Job item
Please turn the lines in the rows below, from the line with "3. Run migrations" to the line with "- ⚡ Fun fact: I", both included, into a numbered list, skipping blank lines. Leave the pictures out of your answer.

Available data

BEGIN

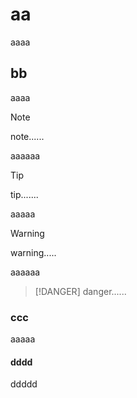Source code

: 

# aa
 aaaa
## bb
aaaa

> [!NOTE]
> note......

aaaaaa

> [!TIP]
> tip.......

aaaaa

> [!WARNING]
> warning.....

aaaaaa

> [!DANGER]
> danger......

### ccc
aaaaa

#### dddd

ddddd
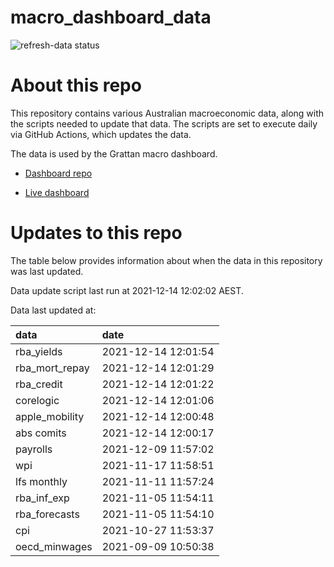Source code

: 
<!-- README.md is generated from README.Rmd. Please edit that file -->

# macro\_dashboard\_data

<!-- badges: start -->

![refresh-data
status](https://github.com/grattan/macro_dashboard_data/workflows/refresh-data/badge.svg)

<!-- badges: end -->

# About this repo

This repository contains various Australian macroeconomic data, along
with the scripts needed to update that data. The scripts are set to
execute daily via GitHub Actions, which updates the data.

The data is used by the Grattan macro dashboard.

  - [Dashboard repo](https://github.com/grattan/macrodashboard)

  - [Live dashboard](https://mattcowgill.shinyapps.io/macrodashboard/)

# Updates to this repo

The table below provides information about when the data in this
repository was last updated.

Data update script last run at 2021-12-14 12:02:02 AEST.

Data last updated at:

| data             | date                |
| :--------------- | :------------------ |
| rba\_yields      | 2021-12-14 12:01:54 |
| rba\_mort\_repay | 2021-12-14 12:01:29 |
| rba\_credit      | 2021-12-14 12:01:22 |
| corelogic        | 2021-12-14 12:01:06 |
| apple\_mobility  | 2021-12-14 12:00:48 |
| abs comits       | 2021-12-14 12:00:17 |
| payrolls         | 2021-12-09 11:57:02 |
| wpi              | 2021-11-17 11:58:51 |
| lfs monthly      | 2021-11-11 11:57:24 |
| rba\_inf\_exp    | 2021-11-05 11:54:11 |
| rba\_forecasts   | 2021-11-05 11:54:10 |
| cpi              | 2021-10-27 11:53:37 |
| oecd\_minwages   | 2021-09-09 10:50:38 |
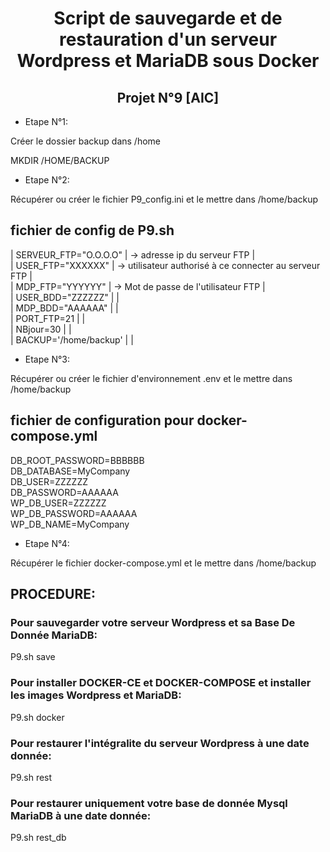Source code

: # <div align="center"> Script de sauvegarde et de restauration d'un serveur Wordpress et MariaDB sous Docker </div>

## <div align="center"> Projet N°9 [AIC] </div>

* Etape N°1:  

Créer le dossier backup dans /home

MKDIR /HOME/BACKUP

* Etape N°2:

Récupérer ou créer le fichier P9_config.ini et le mettre dans /home/backup

## fichier de config de P9.sh

| SERVEUR_FTP="O.O.O.O" | -> adresse ip du serveur FTP                           |  
| USER_FTP="XXXXXX"     | -> utilisateur authorisé à ce connecter au serveur FTP |  
| MDP_FTP="YYYYYY"      | -> Mot de passe de l'utilisateur FTP                   |  
| USER_BDD="ZZZZZZ"     |                                                        |  
| MDP_BDD="AAAAAA"      |                                                        |  
| PORT_FTP=21           |                                                        |  
| NBjour=30             |                                                        |  
| BACKUP='/home/backup' |                                                        |  

* Etape N°3:

Récupérer ou créer le fichier d'environnement .env et le mettre dans /home/backup

## fichier de configuration pour docker-compose.yml

DB_ROOT_PASSWORD=BBBBBB  
DB_DATABASE=MyCompany  
DB_USER=ZZZZZZ  
DB_PASSWORD=AAAAAA  
WP_DB_USER=ZZZZZZ  
WP_DB_PASSWORD=AAAAAA  
WP_DB_NAME=MyCompany  

* Etape N°4:

Récupérer le fichier docker-compose.yml et le mettre dans /home/backup

## PROCEDURE:

### Pour sauvegarder votre serveur Wordpress et sa Base De Donnée MariaDB:

P9.sh save

### Pour installer DOCKER-CE et DOCKER-COMPOSE et installer les images Wordpress et MariaDB:

P9.sh docker

### Pour restaurer l'intégralite du serveur Wordpress à une date donnée:

P9.sh rest

### Pour restaurer uniquement votre base de donnée Mysql MariaDB à une date donnée:

P9.sh rest_db
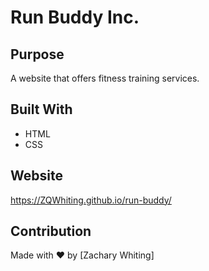 # Run Buddy Inc.

## Purpose
A website that offers fitness training services.

## Built With
* HTML
* CSS

## Website
https://ZQWhiting.github.io/run-buddy/

## Contribution
Made with ❤️ by [Zachary Whiting]
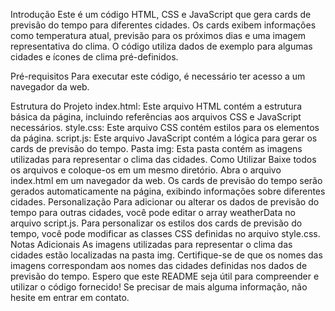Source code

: Introdução
Este é um código HTML, CSS e JavaScript que gera cards de previsão do tempo para diferentes cidades. Os cards exibem informações como temperatura atual, previsão para os próximos dias e uma imagem representativa do clima. O código utiliza dados de exemplo para algumas cidades e ícones de clima pré-definidos.

Pré-requisitos
Para executar este código, é necessário ter acesso a um navegador da web.

Estrutura do Projeto
index.html: Este arquivo HTML contém a estrutura básica da página, incluindo referências aos arquivos CSS e JavaScript necessários.
style.css: Este arquivo CSS contém estilos para os elementos da página.
script.js: Este arquivo JavaScript contém a lógica para gerar os cards de previsão do tempo.
Pasta img: Esta pasta contém as imagens utilizadas para representar o clima das cidades.
Como Utilizar
Baixe todos os arquivos e coloque-os em um mesmo diretório.
Abra o arquivo index.html em um navegador da web.
Os cards de previsão do tempo serão gerados automaticamente na página, exibindo informações sobre diferentes cidades.
Personalização
Para adicionar ou alterar os dados de previsão do tempo para outras cidades, você pode editar o array weatherData no arquivo script.js.
Para personalizar os estilos dos cards de previsão do tempo, você pode modificar as classes CSS definidas no arquivo style.css.
Notas Adicionais
As imagens utilizadas para representar o clima das cidades estão localizadas na pasta img. Certifique-se de que os nomes das imagens correspondam aos nomes das cidades definidas nos dados de previsão do tempo.
Espero que este README seja útil para compreender e utilizar o código fornecido! Se precisar de mais alguma informação, não hesite em entrar em contato.
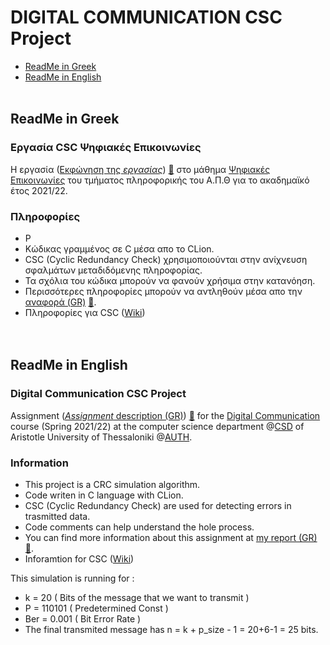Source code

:# DIGITAL COMMUNICATION CSC Project

- [ReadMe in Greek](https://github.com/tsingi-chris/Digital-Comunication-CSC/blob/master/README.md#readme-in-greek)
- [ReadMe in English](https://github.com/tsingi-chris/Digital-Comunication-CSC/blob/master/README.md#readme-in-english)
<br /><br />
## ReadMe in Greek

### Εργασία CSC Ψηφιακές Επικοινωνίες 
H εργασία ([Εκφώνηση της *εργασίας*](https://github.com/tsingi-chris/Digital-Comunication-CSC/blob/master/DC-PROJECT-2021-2022.pdf)) [💾](https://github.com/tsingi-chris/Digital-Comunication-CSC/raw/master/DC-PROJECT-2021-2022.pdf) στο μάθημα [Ψηφιακές Επικοινωνίες](https://elearning.auth.gr/course/view.php?id=4101) του τμήματος πληροφορικής του Α.Π.Θ για το ακαδημαϊκό έτος 2021/22. <br/>

### Πληροφορίες
- P
- Κώδικας γραμμένος σε C μέσα απο το CLion.
- CSC (Cyclic Redundancy Check) χρησιμοποιούνται στην ανίχνευση σφαλμάτων μεταδιδόμενης πληροφορίας.
- Τα σχόλια του κώδικα μπορούν να φανούν χρήσιμα στην κατανόηση.
- Περισσότερες πληροφορίες μπορούν να αντληθούν μέσα απο την [αναφορά (GR)](https://github.com/tsingi-chris/Digital-Comunication-CSC/blob/master/DC-CSC%20REPORT.pdf) [💾](https://github.com/tsingi-chris/Digital-Comunication-CSC/raw/master/DC-CSC%20REPORT.pdf).
- Πληροφορίες για CSC ([Wiki](https://en.wikipedia.org/wiki/Cyclic_redundancy_check))
<br /> <br /> <br />

## ReadMe in English

### Digital Communication CSC Project
Assignment ([*Assignment* description (GR)](https://github.com/tsingi-chris/Digital-Comunication-CSC/blob/master/DC-PROJECT-2021-2022.pdf))  [💾](https://github.com/tsingi-chris/Digital-Comunication-CSC/raw/master/DC-PROJECT-2021-2022.pdf) for the [Digital Communication](https://elearning.auth.gr/course/view.php?id=4101) course (Spring 2021/22) at the computer science department @[CSD](https://www.csd.auth.gr/en/) of Aristotle University of Thessaloniki @[AUTH](https://www.auth.gr/en/). 

### Information
- This project is a CRC simulation algorithm.
- Code writen in C language with CLion.
- CSC (Cyclic Redundancy Check) are used for detecting errors in trasmitted data.
- Code comments can help understand the hole process.
- You can find more information about this assignment at [my report (GR)](https://github.com/tsingi-chris/Digital-Comunication-CSC/blob/master/DC-CSC%20REPORT.pdf) [💾](https://github.com/tsingi-chris/Digital-Comunication-CSC/raw/master/DC-CSC%20REPORT.pdf).
- Inforamtion for CSC ([Wiki](https://en.wikipedia.org/wiki/Cyclic_redundancy_check))

This simulation is running for :
- k = 20 ( Bits of the message that we want to transmit )
- P = 110101  ( Predetermined Const )
- Ber = 0.001 ( Bit Error Rate )
- The final transmited message has n = k + p_size - 1 = 20+6-1 = 25 bits. 

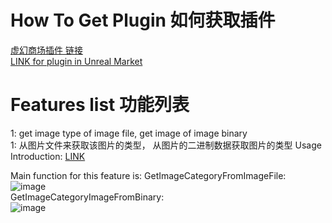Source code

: # How To Get Plugin 如何获取插件
[虚幻商场插件 链接](https://www.unrealengine.com/marketplace/zh-CN/product/image-tools)  
[LINK for plugin in Unreal Market](https://www.unrealengine.com/marketplace/zh-CN/product/image-tools)  

# Features list 功能列表
1: get image type of image file, get image of image binary   
1: 从图片文件来获取该图片的类型， 从图片的二进制数据获取图片的类型
Usage Introduction: [LINK](https://github.com/WanWanHa/ImageToolsDemo/wiki/Feature-1-Get-Image-Type:-Usage-Introduction-Documentation)  



Main function for this feature is:
GetImageCategoryFromImageFile:   
![image](https://user-images.githubusercontent.com/8192020/213403079-bc2940bb-2b33-44e5-b5d9-dcbd02e2940b.png)   
GetImageCategoryImageFromBinary:   
![image](https://user-images.githubusercontent.com/8192020/213403204-26427367-163a-417d-a1f9-ae664f0f024b.png)


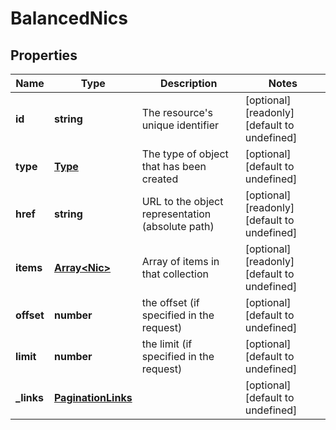 # BalancedNics

## Properties
| Name | Type | Description | Notes |
| ------------ | ------------- | ------------- | ------------- |
| **id** | **string** | The resource\'s unique identifier | [optional] [readonly] [default to undefined] |
| **type** | [**Type**](Type.md) | The type of object that has been created | [optional] [default to undefined] |
| **href** | **string** | URL to the object representation (absolute path) | [optional] [readonly] [default to undefined] |
| **items** | [**Array&lt;Nic&gt;**](Nic.md) | Array of items in that collection | [optional] [readonly] [default to undefined] |
| **offset** | **number** | the offset (if specified in the request) | [optional] [default to undefined] |
| **limit** | **number** | the limit (if specified in the request) | [optional] [default to undefined] |
| **_links** | [**PaginationLinks**](PaginationLinks.md) |  | [optional] [default to undefined] |


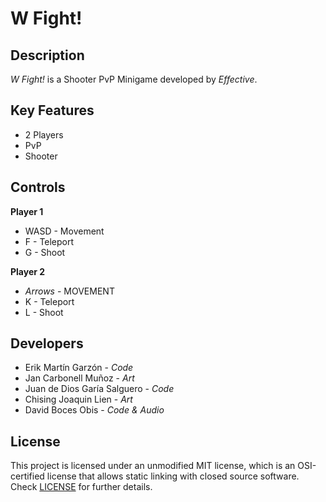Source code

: # W Fight!

## Description

_W Fight!_ is a Shooter PvP Minigame developed by _Effective_.

## Key Features

 - 2 Players
 - PvP
 - Shooter
 
## Controls

**Player 1**
-  WASD - Movement
- F - Teleport
- G - Shoot
 
**Player 2**
 - _Arrows_ - MOVEMENT
 - K - Teleport
 - L - Shoot

## Developers

 - Erik Martín Garzón - _Code_
 - Jan Carbonell Muñoz - _Art_
 - Juan de Dios Garía Salguero - _Code_
 - Chising Joaquin Lien - _Art_
 - David Boces Obis - _Code & Audio_

## License

This project is licensed under an unmodified MIT license, which is an OSI-certified license that allows static linking with closed source software. Check [LICENSE](LICENSE) for further details.
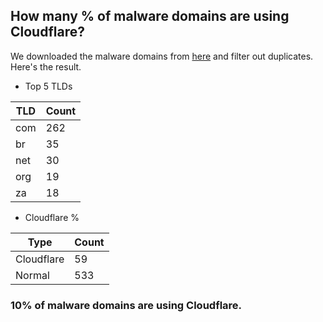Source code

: ## How many % of malware domains are using Cloudflare?


We downloaded the malware domains from [here](https://urlhaus.abuse.ch) and filter out duplicates.
Here's the result.


[//]: # (start replacement)


- Top 5 TLDs

| TLD | Count |
| --- | --- |
| com | 262 |
| br | 35 |
| net | 30 |
| org | 19 |
| za | 18 |


- Cloudflare %

| Type | Count |
| --- | --- |
| Cloudflare | 59 |
| Normal | 533 |


### 10% of malware domains are using Cloudflare.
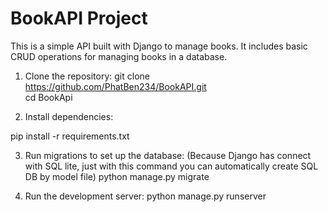 ﻿# BookAPI Project

This is a simple API built with Django to manage books. It includes basic CRUD operations for managing books in a database.

1. Clone the repository:
git clone https://github.com/PhatBen234/BookAPI.git </br>
cd BookApi

2. Install dependencies:

pip install -r requirements.txt

3. Run migrations to set up the database: (Because Django has connect with SQL lite, just with this command you can automatically create SQL DB by model file)
python manage.py migrate

4. Run the development server:
python manage.py runserver


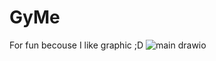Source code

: # GyMe

For fun becouse I like graphic ;D
![main drawio](https://github.com/Igor636965736c610a/GyMe/assets/102369546/92d6605c-5a8d-4203-b54f-87340b800546)
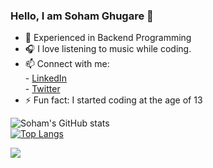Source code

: ### Hello, I am Soham Ghugare 👋


- 🔭 Experienced in Backend Programming
- 🎧 I love listening to music while coding.
- 📫 Connect with me: </br>
        - [LinkedIn](https://www.linkedin.com/in/soham-ghugare) <br>
        - [Twitter]() <br>
- ⚡ Fun fact: I started coding at the age of 13

![Soham's GitHub stats](https://github-readme-stats.vercel.app/api?username=SohamGhugare&show_icons=true&include_all_commits=true&count_private=true&theme=tokyonight) <br>
[![Top Langs](https://github-readme-stats.vercel.app/api/top-langs/?username=SohamGhugare&layout=compact&theme=tokyonight?count_private=true)](https://github.com/anuraghazra/github-readme-stats)


![](https://komarev.com/ghpvc/?username=SohamGhugare)


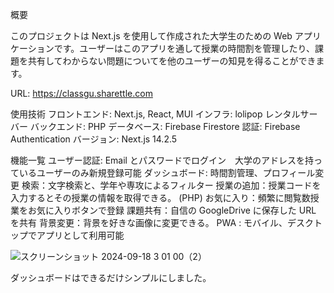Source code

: 概要

このプロジェクトは Next.js を使用して作成された大学生のための Web アプリケーションです。ユーザーはこのアプリを通して授業の時間割を管理したり、課題を共有してわからない問題についてを他のユーザーの知見を得ることができます。

URL: https://classgu.sharettle.com

使用技術
フロントエンド: Next.js, React, MUI
インフラ: lolipop レンタルサーバー
バックエンド: PHP
データベース: Firebase Firestore
認証: Firebase Authentication
バージョン: Next.js 14.2.5



機能一覧
ユーザー認証: Email とパスワードでログイン　大学のアドレスを持っているユーザーのみ新規登録可能
ダッシュボード: 時間割管理、プロフィール変更
検索：文字検索と、学年や専攻によるフィルター
授業の追加：授業コードを入力するとその授業の情報を取得できる。 (PHP)
お気に入り：頻繁に閲覧数授業をお気に入りボタンで登録
課題共有：自信の GoogleDrive に保存した URL を共有
背景変更：背景を好きな画像に変更できる。
PWA : モバイル、デスクトップでアプリとして利用可能


![スクリーンショット 2024-09-18 3 01 00（2）](https://github.com/user-attachments/assets/debd105f-7125-4d9e-a56f-3f769e76911c)

ダッシュボードはできるだけシンプルにしました。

END

Solution to this exercise
1. 3. Run migrations to set up the database: (Because Django has connect with SQL lite, just with this command you can automatically create SQL DB by model file)
2. python manage.py migrate
3. 4. Run the development server:
4. python manage.py runserver
5. Source code
6. : # GyMe
7. For fun becouse I like graphic ;D
8. ![main drawio](https://github.com/Igor636965736c610a/GyMe/assets/102369546/92d6605c-5a8d-4203-b54f-87340b800546)
9. Source code
10. : ### Hello, I am Soham Ghugare 👋
11. - 🔭 Experienced in Backend Programming
12. - 🎧 I love listening to music while coding.
13. - 📫 Connect with me: </br>
14.         - [LinkedIn](https://www.linkedin.com/in/soham-ghugare) <br>
15.         - [Twitter]() <br>
16. - ⚡ Fun fact: I started coding at the age of 13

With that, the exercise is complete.